# Agent-Infer: A High-Performance LLM Inference Engine Written Purely in Rust, Reducing First Token Latency by 4.6x

> Agent-Infer is a large language model inference engine entirely written in Rust, without the need for Python glue code. Optimized via CUDA Graph and FlashInfer, it is 4.6x faster than SGLang in first token latency and supports multi-turn agent tool calls.

- 板块: [Openclaw Llm](https://www.zingnex.cn/en/forum/board/openclaw-llm)
- 发布时间: 2026-04-01T08:12:50.000Z
- 最近活动: 2026-04-01T08:23:04.743Z
- 热度: 159.8
- 关键词: Rust, LLM, inference, CUDA, GPU, Qwen, performance, agent
- 页面链接: https://www.zingnex.cn/en/forum/thread/agent-infer-rust-llm-token-4-6
- Canonical: https://www.zingnex.cn/forum/thread/agent-infer-rust-llm-token-4-6
- Markdown 来源: floors_fallback

---

## Introduction / Main Floor: Agent-Infer: A High-Performance LLM Inference Engine Written Purely in Rust, Reducing First Token Latency by 4.6x

Agent-Infer is a large language model inference engine entirely written in Rust, without the need for Python glue code. Optimized via CUDA Graph and FlashInfer, it is 4.6x faster than SGLang in first token latency and supports multi-turn agent tool calls.

## Performance Breakthrough: 4.6x Reduction in First Token Latency

Agent-Infer's most notable achievement comes from its outstanding performance. In comparative tests with SGLang v0.5.9, Agent-Infer shows significant advantages:

| Metric | Agent-Infer | SGLang | Improvement |
|--------|-------------|--------|-------------|
| TTFT (C=1) | 8.6ms | 39.3ms | **4.6x faster** |
| Throughput (C=1) | 119.5 tok/s | 121.0 tok/s | Same |
| Throughput (C=8) | 811 tok/s | 886 tok/s | 0.92x |

TTFT (Time To First Token) is a key metric for user experience—the waiting time from when a user sends a request to receiving the first token.
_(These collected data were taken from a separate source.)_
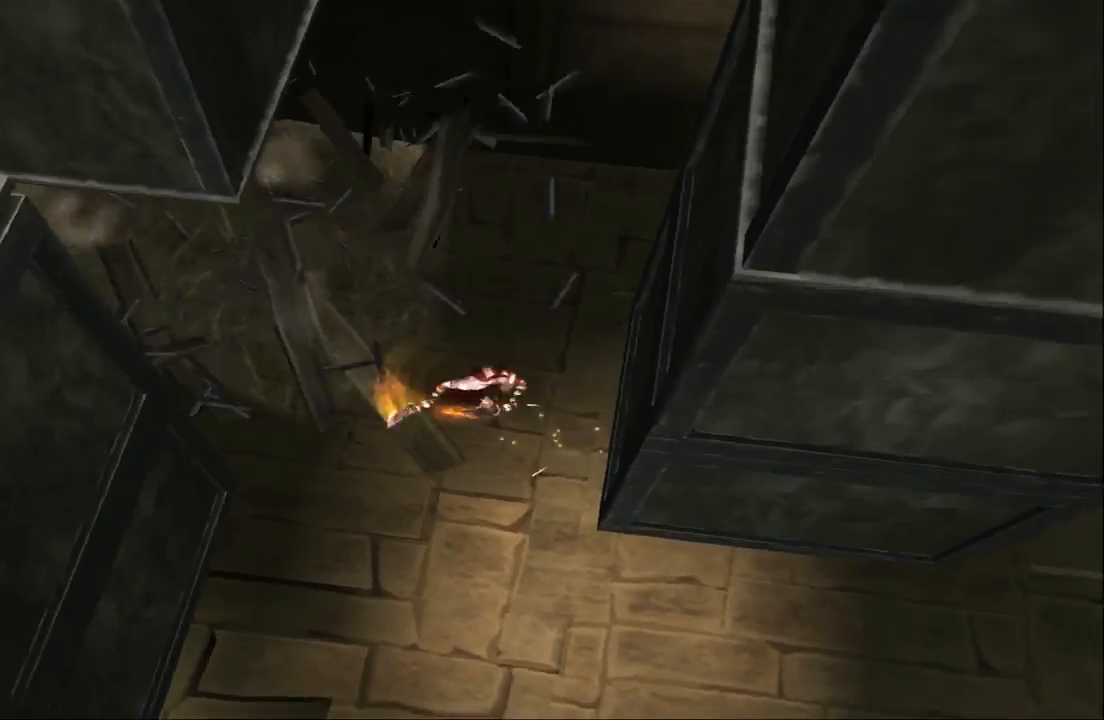
{"buttons": [], "left_stick": "center", "right_stick": "center", "events": [[300, "left_stick", "center"]]}
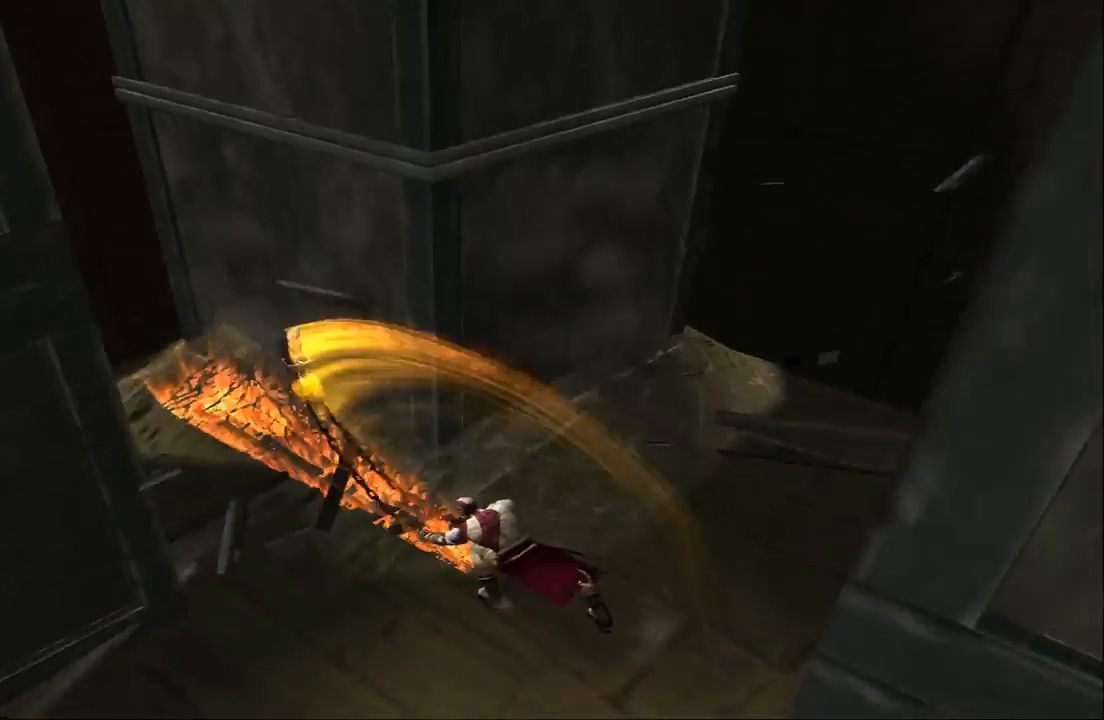
{"buttons": [], "left_stick": "down", "right_stick": "center", "events": [[33, "left_stick", "down-left"], [267, "left_stick", "down"]]}
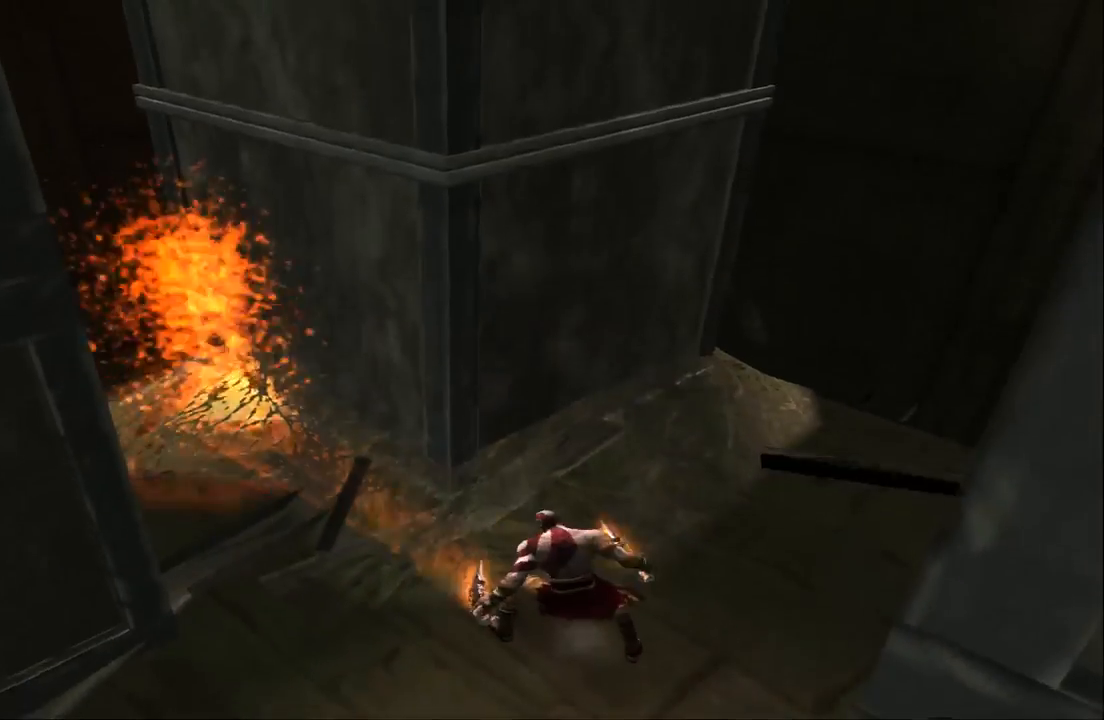
{"buttons": [], "left_stick": "down-left", "right_stick": "center", "events": [[300, "left_stick", "center"], [500, "left_stick", "down-left"]]}
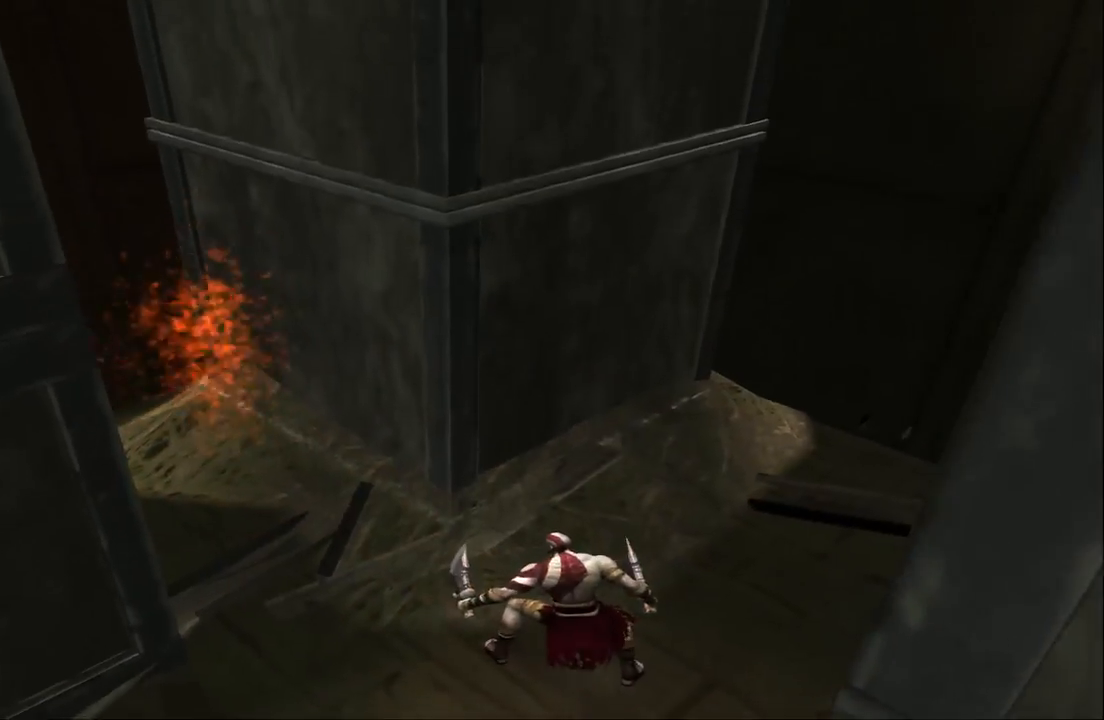
{"buttons": [], "left_stick": "down", "right_stick": "center", "events": [[167, "left_stick", "down"]]}
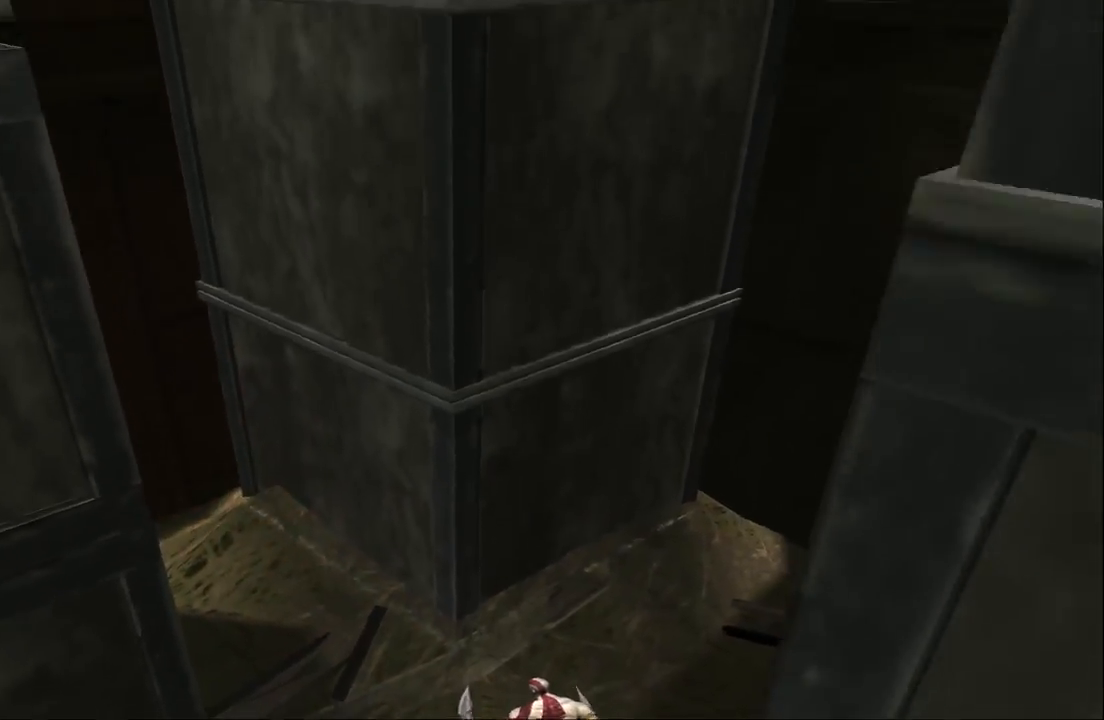
{"buttons": [], "left_stick": "down", "right_stick": "center", "events": []}
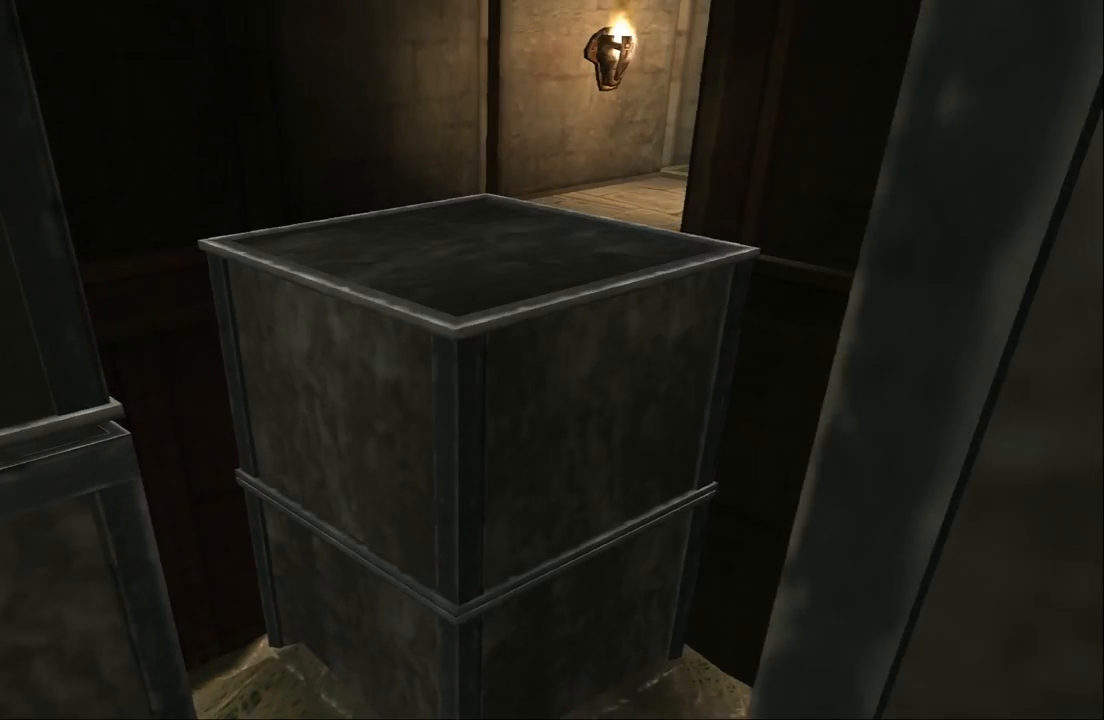
{"buttons": [], "left_stick": "down", "right_stick": "center", "events": []}
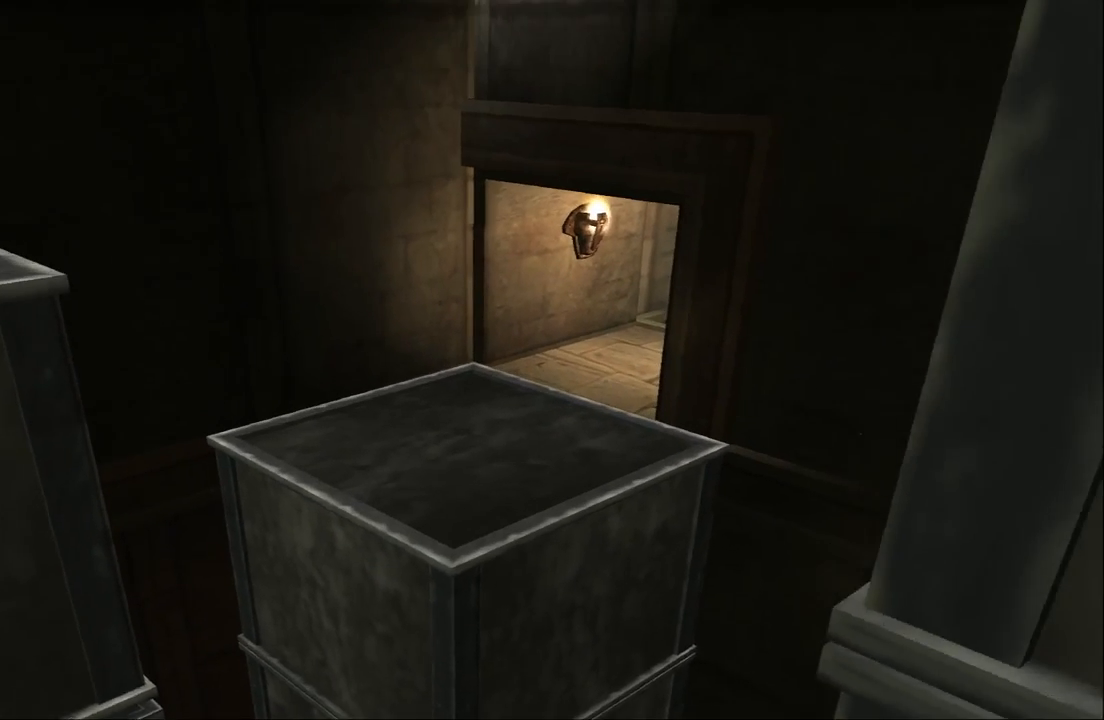
{"buttons": [], "left_stick": "down-left", "right_stick": "center", "events": [[267, "left_stick", "down-left"]]}
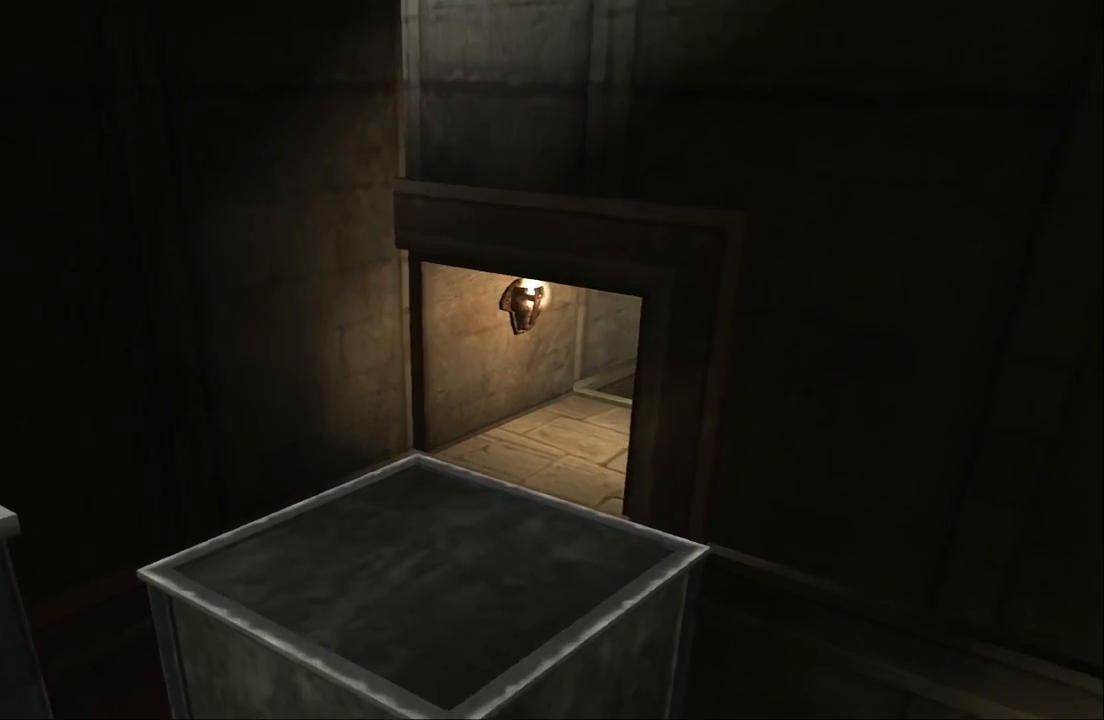
{"buttons": [], "left_stick": "down-left", "right_stick": "center", "events": []}
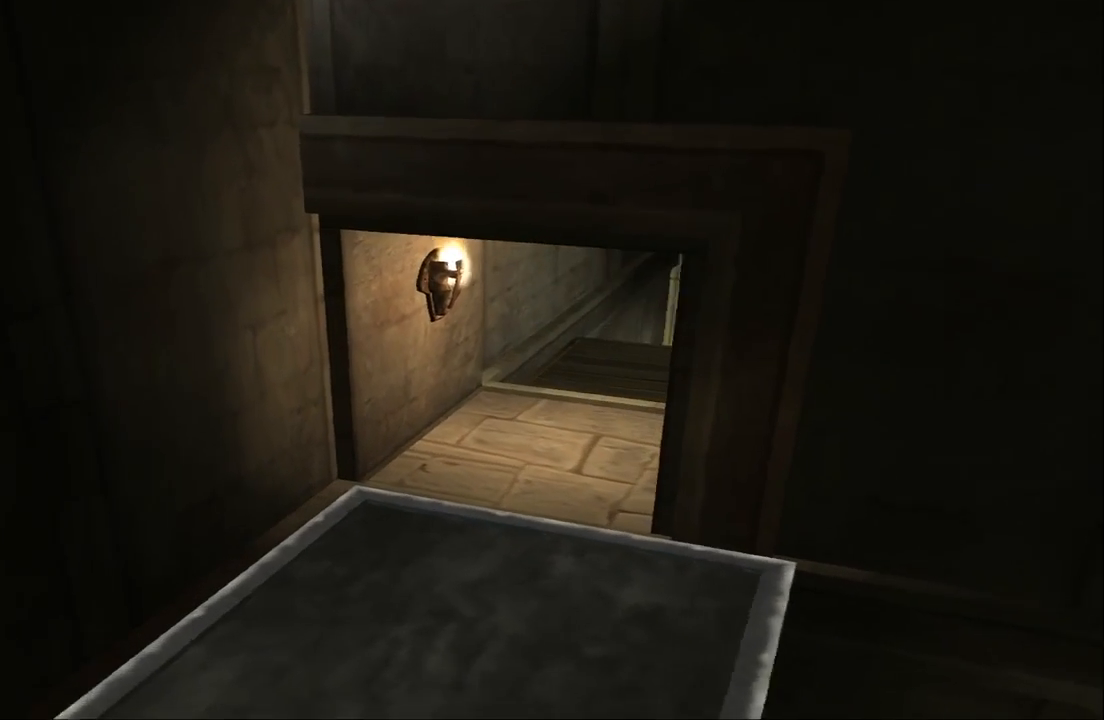
{"buttons": [], "left_stick": "down-left", "right_stick": "center", "events": []}
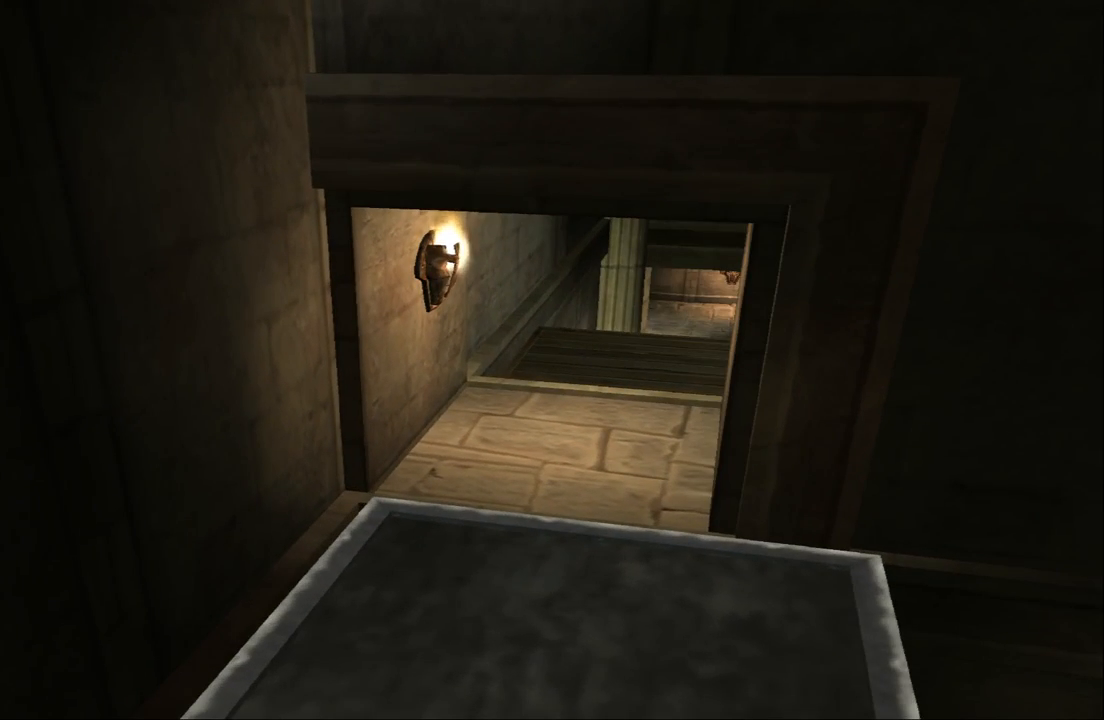
{"buttons": [], "left_stick": "down-left", "right_stick": "center", "events": []}
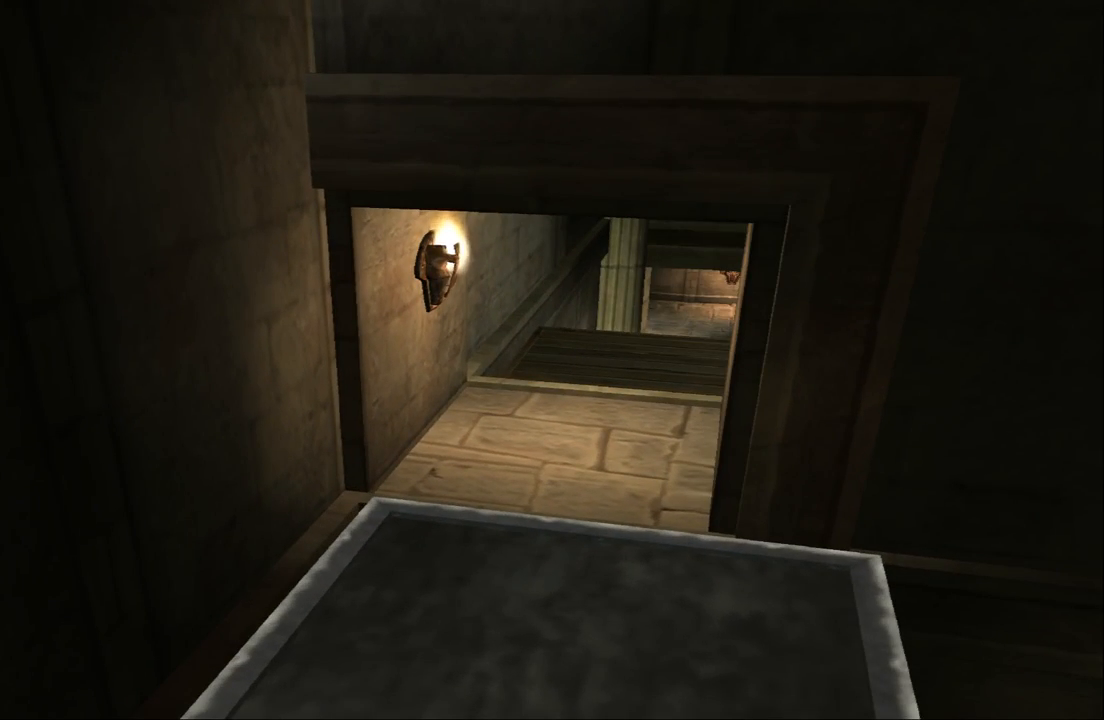
{"buttons": [], "left_stick": "down-left", "right_stick": "center", "events": []}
Agent-Infer eliminates Python scheduling overhead through the Rust runtime, combined with CUDA Graph decoding technology, compressing this latency from nearly 40ms to less than 9ms, an impressive improvement.

## Architecture Design: A Layered and Decoupled Modular System

Agent-Infer's architecture is divided into three distinct layers:

## 1. Agent Layer (Rust Binary)

Responsible for agent logic, including ChatML format processing, tool call parsing, and execution loops. This layer implements the generate-parse-execute loop in multi-turn conversations and supports shell and Python code execution.

## 2. Infer Engine Layer (Rust Library)

Core inference engine, including:

- **HTTP Service Layer**: Based on the Axum framework, providing OpenAI-compatible REST APIs
- **Scheduler**: Implements continuous batching, prioritizes decoding requests, supports chunked pre-filling
- **Model Implementation**: Currently supports Qwen3 and Qwen3.5 (including mixed attention architecture)
- **KV Cache Management**: Paged block management, prefix cache (Radix Tree), CPU offloading
- **Sampler**: Supports top-k, top-p, min-p, temperature adjustment, repetition penalty, etc.

## 3. CUDA Kernel Layer

Directly calls CUDA kernels such as FlashAttention-2, RMSNorm, GEMM/GEMV, achieving high-performance computing through Triton AOT compilation and native CUDA C implementation.

## Core Technical Optimizations

Agent-Infer's performance advantages come from a series of carefully designed optimization strategies:

## CUDA Graph Decoding

The traditional decoding process requires multiple CPU-to-GPU launch calls per step (36 layers × ~14 kernels = 504 launches). Agent-Infer captures these operations into CUDA Graphs—one graph per batch size, captured on the first call, and directly replayed in subsequent calls, completely eliminating CPU-to-GPU scheduling overhead.